### Required action
Transcribe each of the entries exactly.

(Dataset entries)

*** Begin section ***

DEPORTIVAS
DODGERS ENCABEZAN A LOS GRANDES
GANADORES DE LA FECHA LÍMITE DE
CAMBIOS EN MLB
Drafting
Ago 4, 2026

*** End section ***

### Task result
DEPORTIVAS
DODGERS ENCABEZAN A LOS GRANDES
GANADORES DE LA FECHA LÍMITE DE
CAMBIOS EN MLB
Drafting
Ago 4, 2026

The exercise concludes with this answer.